Un declino inaspettato dopo anni di crescita
Tra il 2010 e il 2019, la Germania ha trainato l’economia dell’Eurozona, con un PIL in crescita del 16,9%, ben oltre il +1% dell’Italia. Questo successo è stato alimentato dall’espansione dell’export e da riforme del mercato del lavoro che hanno aumentato la competitività industriale.
Il peso delle esportazioni sul PIL tedesco è passato dal 30,8% nel 2000 al 47,1% nel 2019, mentre l’Italia si è fermata al 31,6%. Dal 2020, però, la Germania ha mostrato segnali di debolezza. Dopo aver recuperato i livelli pre-pandemia solo all’inizio del 2022, l’economia è nuovamente rallentata. La recessione del biennio 2022-2023 è stata guidata principalmente dal calo dei consumi interni.
Gli investimenti hanno tenuto, mentre l’export ha subito una leggera contrazione, parzialmente compensata dal calo delle importazioni.
Gas russo, politiche “zero-Covid” e automotive: ecco perché la Germania è in crisi economica
Uno dei principali fattori che ha spinto la Germania in recessione è stato lo shock energetico derivato dall’invasione russa dell’Ucraina. Fortemente dipendente dal gas russo – il 57% delle importazioni di gas nel 2021 contro il 38% dell’Italia – lo stato tedesco ha subito un impatto maggiore rispetto ad altri Paesi europei.
L’aumento dei prezzi dell’energia ha colpito duramente i settori “energivori”, riducendo la produzione del 19,6% tra l’inizio del 2022 e agosto 2023. Anche il rallentamento dell’economia cinese, legato alle politiche “zero-Covid”, ha danneggiato la Germania, più esposta alle esportazioni verso la Cina rispetto ad altri Paesi dell’Eurozona.
Infine, la crisi dell’industria dell’auto – settore simbolo dell’economia tedesca – ha ulteriormente aggravato la situazione. “In Germania, Volkswagen è il simbolo del miracolo tedesco e non solo una grande multinazionale” ha ricordato il professore Federico Niglia.
L’estrema destra tedesca ha una ricetta per la crisi economica?
Nel programma elettorale degli ultranazionalisti di AfD non sembrano esserci proposte di politica economica in grado di rispondere alla recessione tedesca. Per lo meno in questa fase storica.

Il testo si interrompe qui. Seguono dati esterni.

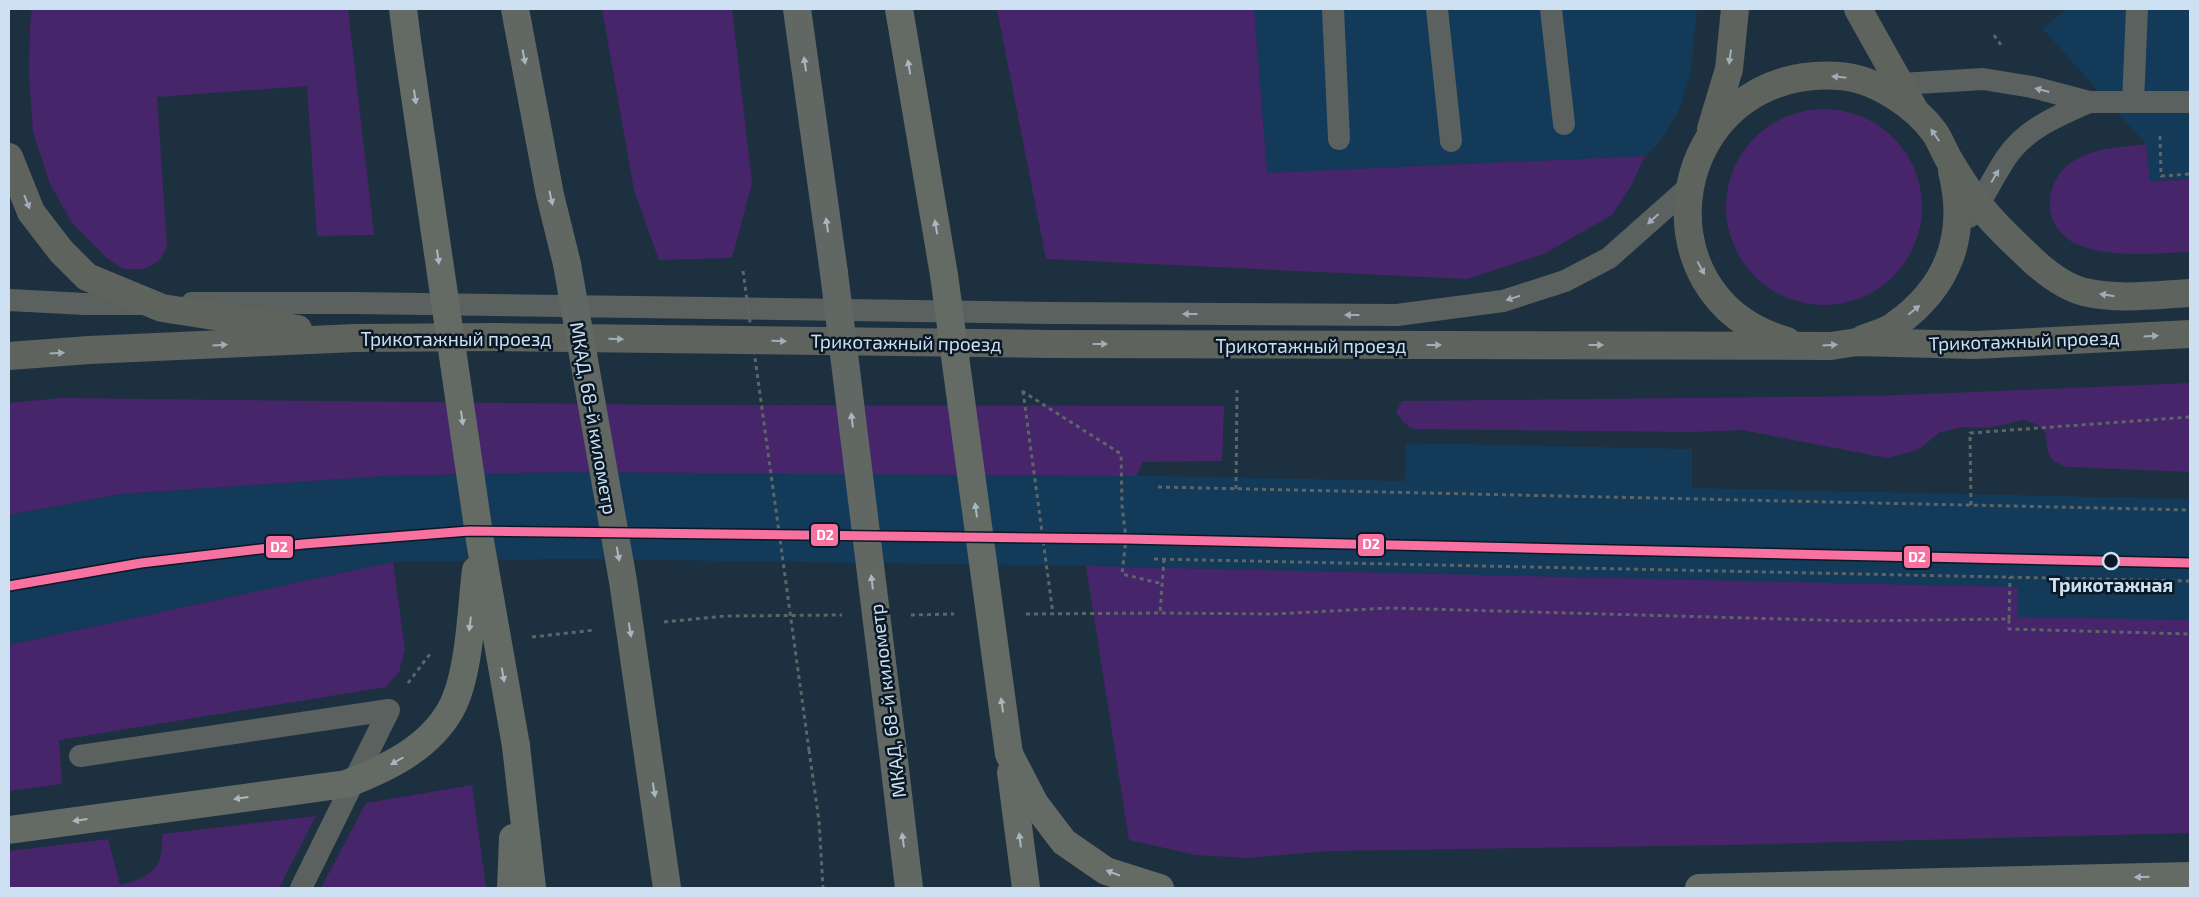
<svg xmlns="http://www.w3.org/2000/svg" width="2199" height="897" font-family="'Exo 2',sans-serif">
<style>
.built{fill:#133a59}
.green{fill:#47256b}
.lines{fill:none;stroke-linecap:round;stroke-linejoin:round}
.path{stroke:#5d6566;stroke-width:3;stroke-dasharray:4 4;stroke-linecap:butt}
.service{stroke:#5a615f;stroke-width:22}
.secondary{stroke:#5e635e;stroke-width:28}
.primary{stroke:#646a64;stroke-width:28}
.trunk{stroke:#616864;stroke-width:28}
.path-bridge{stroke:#5d6566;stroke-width:3;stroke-dasharray:4 4;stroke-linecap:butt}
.primary-bridge{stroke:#646a64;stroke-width:28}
.trunk-bridge{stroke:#616864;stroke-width:28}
.rail-1-casing{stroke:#0a1925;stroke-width:12}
.rail-1{stroke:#f772a0;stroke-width:9}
.oneway{fill:#a7b6c0}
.oneway2{fill:#a1aeb7}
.oneway3{fill:#a8b7c0}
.oneway4{fill:#9fadb7}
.stop-dot{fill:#0a1925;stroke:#cde0f2;stroke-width:2.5}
.labels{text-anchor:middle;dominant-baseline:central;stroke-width:5;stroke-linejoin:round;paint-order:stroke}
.street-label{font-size:19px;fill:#cde0f2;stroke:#0a1925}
.stop-label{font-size:19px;font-weight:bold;fill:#cde0f2;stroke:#0a1925}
.line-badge{stroke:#0a1925;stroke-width:2}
.badge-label{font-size:14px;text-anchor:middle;font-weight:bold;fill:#fff}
</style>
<rect width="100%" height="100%" fill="#1d303f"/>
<g class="built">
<polygon points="1254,9 1697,9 1691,69 1680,108 1663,138 1645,156 1267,173"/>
<polygon points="2065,9 2190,9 2190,179 2150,181 2146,144 2043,29"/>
<polygon points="1406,443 1692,449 1692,488 2190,499 2190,620 2018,617 2018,588 2010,587 1086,566 576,559 393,562 9,645 9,515 120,494 385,476 562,472 1150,476 1405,481"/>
</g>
<g class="green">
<polygon points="32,9 348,9 374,235 317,236 307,86 157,97 167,248 159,261 144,269 123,269 107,258 72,223 50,184 33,132 29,75 30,24"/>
<polygon points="602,9 732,9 752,183 732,258 659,260 634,190"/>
<polygon points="997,9 1254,9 1267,173 1645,156 1631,186 1612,215 1544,254 1467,279 1046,259"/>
<circle cx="1824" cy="207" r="98"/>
<path d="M2146,144L2150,181L2190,179V252C2156,253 2118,258 2084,247C2037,232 2040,174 2083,156C2102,147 2126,147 2146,144Z"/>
<path d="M2190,383V472L2067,467C2044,459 2049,452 2045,432L2036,424L2024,420L1988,428L1964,427L1940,432L1922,447L1911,452L1887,458L1742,430L1693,432L1413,429L1403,422L1396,412L1402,401L1874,396Z"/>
<polygon points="61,398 681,405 1224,406 1222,461 1143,462 1136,476 562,472 385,476 120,494 9,515 9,403"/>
<polygon points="393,562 405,650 399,672 386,687 59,740 62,784 9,791 9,645"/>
<polygon points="1086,566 2010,587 2018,588 2018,617 2190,620 2190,833 1729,845 1330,851 1247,858 1196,855 1129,840"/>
<polygon points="472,785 486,888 321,888 366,803"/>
<path d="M316,816L279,888H9V851L108,839L120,885C152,877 164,868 162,834Z"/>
</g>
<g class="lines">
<g class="path">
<polyline points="1994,35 2001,45"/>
<polyline points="2160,136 2161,176 2190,174"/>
<polyline points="1022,391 1121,454 1122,505 1126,539 1122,574 1163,584"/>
<polyline points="1023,391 1053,614"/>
<polyline points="1158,487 2190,510"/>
<polyline points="1236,489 1237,390"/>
<polyline points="1971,505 1970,433 2190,417"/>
<polyline points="1154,559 2190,581"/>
<polyline points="1164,559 1160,613 1274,614 1389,608 1854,621 2009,619 2009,629 2190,634"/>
<polyline points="1026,614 1160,613"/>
<polyline points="911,615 954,614"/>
<polyline points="2009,619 2010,577"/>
<polyline points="664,622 725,616 842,615"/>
<polyline points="532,637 595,630"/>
<polyline points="408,683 430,654"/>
<polyline points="809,750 819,821 823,888"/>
</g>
<g class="service">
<polyline points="1333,9 1339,139"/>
<polyline points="1437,9 1451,141"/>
<polyline points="1551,9 1564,124"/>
<polyline points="1884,85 1983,79 2032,87 2089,102 2190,102"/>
<polyline points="2133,102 2137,9"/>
<path d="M1969,217C1984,199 1993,177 2006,158C2025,129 2059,115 2089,102"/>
<polyline points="9,300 85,304 147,304"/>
<polyline points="192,303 354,303 1052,313 1397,315 1503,301 1565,281 1609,258 1689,187"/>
<polyline points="80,756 389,710 301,888"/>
</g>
<g class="secondary">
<polyline points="1858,9 1914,109"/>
<polyline points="1711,129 1729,69 1735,9"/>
<polyline points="9,157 31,212 61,251 87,277 162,308 298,329"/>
<path d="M1863,339C1873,335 1886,332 1895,325C1949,287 1968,235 1952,171"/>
<path d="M1787,341C1630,297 1668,65 1839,76C1874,78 1915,105 1935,133C1941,142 1945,154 1951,163C1959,177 1968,190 1977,202C1990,220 2008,237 2024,252C2040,268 2061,286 2084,292C2118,300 2155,295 2190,293"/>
<polyline points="9,356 89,350 356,338 497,337 1051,344 1831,346 1857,342 1975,345 2190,334"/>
</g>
<g class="primary">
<polyline points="403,9 408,48"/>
<polyline points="899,9 944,275"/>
<polyline points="516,746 532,888"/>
<polyline points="1009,754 1035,804 1064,842 1106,871 1160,888"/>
<polyline points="1011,772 1026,888"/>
<polyline points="511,888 513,838"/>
<polyline points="1699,888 2190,876"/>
</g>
<g class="trunk">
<polyline points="515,9 550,195 567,264"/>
<polyline points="797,9 834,273"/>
<polyline points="893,752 909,888"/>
</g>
<polyline class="path-bridge" points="743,271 809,750"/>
<g class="primary-bridge">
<polyline points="408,48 480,541 516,746"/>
<polyline points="944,275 1009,754"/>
<path d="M9,830L346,784C385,769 429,749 451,709C470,674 471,610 476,570"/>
</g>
<g class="trunk-bridge">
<polyline points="567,264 623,581 667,888"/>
<polyline points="834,273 893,752"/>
</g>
<defs>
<polyline id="rail-1" points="9,586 141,563 303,544 469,531 1126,539 2190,563"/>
</defs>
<use href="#rail-1" class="rail-1-casing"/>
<use href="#rail-1" class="rail-1"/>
</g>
<defs><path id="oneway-solid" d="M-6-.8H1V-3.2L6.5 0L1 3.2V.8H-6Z" transform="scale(1.25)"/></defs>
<g class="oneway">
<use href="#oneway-solid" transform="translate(524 57) rotate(79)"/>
<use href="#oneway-solid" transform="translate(805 64) rotate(-98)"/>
<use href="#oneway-solid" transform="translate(551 198) rotate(77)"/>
<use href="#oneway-solid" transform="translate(827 225) rotate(-98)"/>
<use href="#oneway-solid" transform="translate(852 420) rotate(-97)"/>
<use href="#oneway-solid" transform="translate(618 554) rotate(80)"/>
<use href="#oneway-solid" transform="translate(872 582) rotate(-97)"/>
<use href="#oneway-solid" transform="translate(630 630) rotate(81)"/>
<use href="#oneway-solid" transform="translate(654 790) rotate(81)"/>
<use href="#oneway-solid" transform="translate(903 840) rotate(-97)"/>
</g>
<g class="oneway2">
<use href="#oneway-solid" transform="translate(1730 57) rotate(98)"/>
<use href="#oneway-solid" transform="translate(1839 77) rotate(-174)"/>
<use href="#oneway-solid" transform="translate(1935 135) rotate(-124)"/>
<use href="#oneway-solid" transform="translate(27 202) rotate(68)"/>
<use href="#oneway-solid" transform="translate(1701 268) rotate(62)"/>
<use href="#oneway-solid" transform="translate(2107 295) rotate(-171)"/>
<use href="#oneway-solid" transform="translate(1914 310) rotate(-39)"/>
<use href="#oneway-solid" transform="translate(2151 336) rotate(-3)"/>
<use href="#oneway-solid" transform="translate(616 339) rotate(1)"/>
<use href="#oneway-solid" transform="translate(779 341) rotate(1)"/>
<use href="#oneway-solid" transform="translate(1100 344)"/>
<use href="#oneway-solid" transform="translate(220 345) rotate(-3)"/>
<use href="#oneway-solid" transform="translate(1434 345)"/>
<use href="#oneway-solid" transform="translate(1596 345)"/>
<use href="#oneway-solid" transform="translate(1830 345) rotate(-3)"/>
<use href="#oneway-solid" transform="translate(57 353) rotate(-4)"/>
</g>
<g class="oneway3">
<use href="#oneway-solid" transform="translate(909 67) rotate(-100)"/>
<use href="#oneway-solid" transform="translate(415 97) rotate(82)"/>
<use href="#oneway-solid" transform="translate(936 227) rotate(-100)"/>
<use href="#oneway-solid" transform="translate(438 257) rotate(82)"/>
<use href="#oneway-solid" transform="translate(462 418) rotate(82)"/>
<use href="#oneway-solid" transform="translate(976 510) rotate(-98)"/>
<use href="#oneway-solid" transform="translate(470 624) rotate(97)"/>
<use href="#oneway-solid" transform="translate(503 675) rotate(80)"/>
<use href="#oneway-solid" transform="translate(1002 705) rotate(-98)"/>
<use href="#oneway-solid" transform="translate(397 761) rotate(150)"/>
<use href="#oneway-solid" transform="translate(241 798) rotate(172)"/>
<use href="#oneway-solid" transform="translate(80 820) rotate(172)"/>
<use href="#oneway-solid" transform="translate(1020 840) rotate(-97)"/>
<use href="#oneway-solid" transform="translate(1113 873) rotate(-159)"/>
<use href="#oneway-solid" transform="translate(2142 877) rotate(179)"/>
</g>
<g class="oneway4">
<use href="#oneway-solid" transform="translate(2042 90) rotate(-165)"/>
<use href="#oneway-solid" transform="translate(1995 176) rotate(-60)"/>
<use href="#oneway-solid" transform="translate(1653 219) rotate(138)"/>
<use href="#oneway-solid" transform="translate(1513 298) rotate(162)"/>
<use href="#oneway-solid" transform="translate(1190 314) rotate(-180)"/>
<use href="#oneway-solid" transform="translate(1352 315) rotate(-180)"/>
</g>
<circle class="stop-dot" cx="2111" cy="561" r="8"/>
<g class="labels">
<g class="street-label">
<text x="456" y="338">Трикотажный проезд</text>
<text transform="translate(2024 340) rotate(-2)">Трикотажный проезд</text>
<text transform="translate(906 342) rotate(1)">Трикотажный проезд</text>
<text x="1311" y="345">Трикотажный проезд</text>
<text transform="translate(594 418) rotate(80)">МКАД, 68-й километр</text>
<text transform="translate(887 701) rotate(-97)">МКАД, 68-й километр</text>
</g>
<g class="stop-label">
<text x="2111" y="584">Трикотажная</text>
</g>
</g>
<g class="line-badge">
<rect x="810" y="523" width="29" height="24" rx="5" fill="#f772a0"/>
<rect x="1357" y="533" width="28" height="24" rx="5" fill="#f772a0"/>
<rect x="265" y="535" width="29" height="24" rx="5" fill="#f772a0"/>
<rect x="1903" y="545" width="28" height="24" rx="5" fill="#f772a0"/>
</g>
<g class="badge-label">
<text x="825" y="540">D2</text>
<text x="1371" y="549">D2</text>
<text x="279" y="552">D2</text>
<text x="1917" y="562">D2</text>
</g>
<rect width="2199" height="897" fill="none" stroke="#cde0f2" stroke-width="20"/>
</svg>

“Siamo ancora nella fase della pura propaganda politica – ha analizzato il professor Niglia –. Si intravede un nazionalismo di fondo, ma applicare un nazionalismo puro alla Germania è estremamente complesso, soprattutto per il suo modello economico. L’economia tedesca è export-led e basata su catene di valore transnazionali: molti beni tedeschi vengono prodotti all’estero.”
Per il docente la Germania non potrebbe seguire un approccio simile a quello di Donald Trump senza incorrere in enormi contraddizioni. La tutela dell’interesse tedesco non passerebbe dalla chiusura, ma attraverso un’apertura e una crescente europeizzazione della sua economia. “Un asse fondamentale – ha concluso Niglia – è quello con l’Italia. Insieme, Germania e Italia, rappresentano la parte più rilevante dei rapporti commerciali tra l’Unione Europea e gli Stati Uniti”.